- _Source information_:
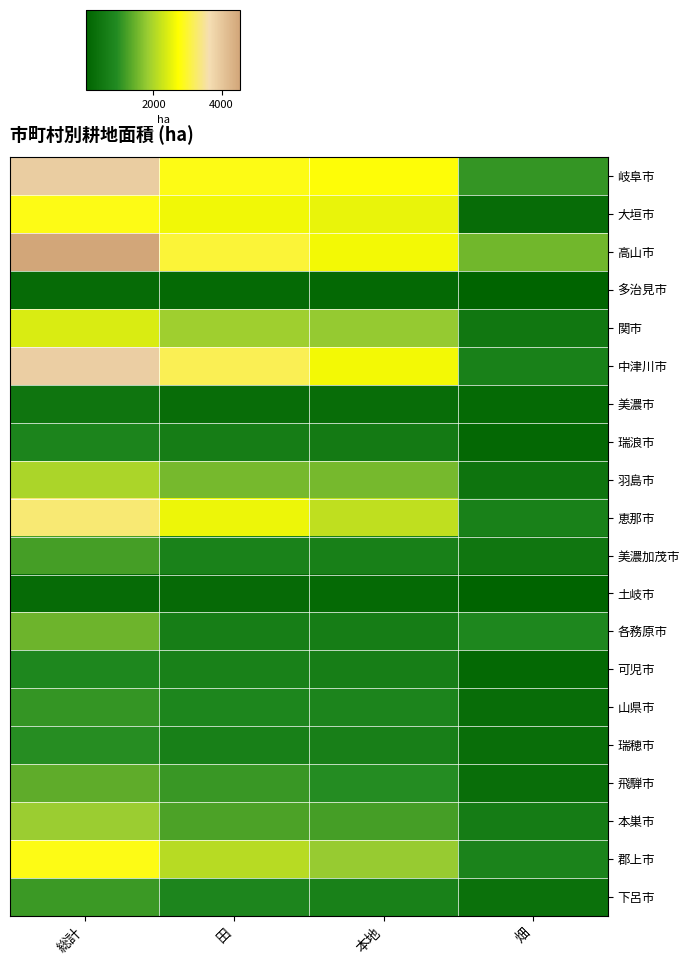

Reading right to left, transcribe all the data shown in this chart.

岐阜市: 畑=1070	本地=2760	田=2830	総計=3900
大垣市: 畑=216	本地=2540	田=2610	総計=2830
高山市: 畑=1530	本地=2630	田=3010	総計=4540
多治見市: 畑=30	本地=154	田=167	総計=197
関市: 畑=493	本地=1790	田=1890	総計=2390
中津川市: 畑=718	本地=2630	田=3150	総計=3870
美濃市: 畑=172	本地=248	田=259	総計=431
瑞浪市: 畑=140	本地=563	田=636	総計=776
羽島市: 畑=421	本地=1560	田=1570	総計=1990
恵那市: 畑=726	本地=2170	田=2580	総計=3310
美濃加茂市: 畑=456	本地=685	田=735	総計=1190
土岐市: 畑=20	本地=170	田=193	総計=213
各務原市: 畑=844	本地=622	田=653	総計=1500
可児市: 畑=144	本地=646	田=694	総計=838
山県市: 畑=255	本地=762	田=816	総計=1070
瑞穂市: 畑=279	本地=670	田=688	総計=967
飛騨市: 畑=274	本地=955	田=1110	総計=1380
本巣市: 畑=593	本地=1190	田=1250	総計=1840
郡上市: 畑=752	本地=1820	田=2090	総計=2840
下呂市: 畑=330	本地=700	田=797	総計=1130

- _Required work_: Please copy all of the material above word for word, leaving out the picture.

- _Exercise result_:
Reading right to left, transcribe all the data shown in this chart.

岐阜市: 畑=1070	本地=2760	田=2830	総計=3900
大垣市: 畑=216	本地=2540	田=2610	総計=2830
高山市: 畑=1530	本地=2630	田=3010	総計=4540
多治見市: 畑=30	本地=154	田=167	総計=197
関市: 畑=493	本地=1790	田=1890	総計=2390
中津川市: 畑=718	本地=2630	田=3150	総計=3870
美濃市: 畑=172	本地=248	田=259	総計=431
瑞浪市: 畑=140	本地=563	田=636	総計=776
羽島市: 畑=421	本地=1560	田=1570	総計=1990
恵那市: 畑=726	本地=2170	田=2580	総計=3310
美濃加茂市: 畑=456	本地=685	田=735	総計=1190
土岐市: 畑=20	本地=170	田=193	総計=213
各務原市: 畑=844	本地=622	田=653	総計=1500
可児市: 畑=144	本地=646	田=694	総計=838
山県市: 畑=255	本地=762	田=816	総計=1070
瑞穂市: 畑=279	本地=670	田=688	総計=967
飛騨市: 畑=274	本地=955	田=1110	総計=1380
本巣市: 畑=593	本地=1190	田=1250	総計=1840
郡上市: 畑=752	本地=1820	田=2090	総計=2840
下呂市: 畑=330	本地=700	田=797	総計=1130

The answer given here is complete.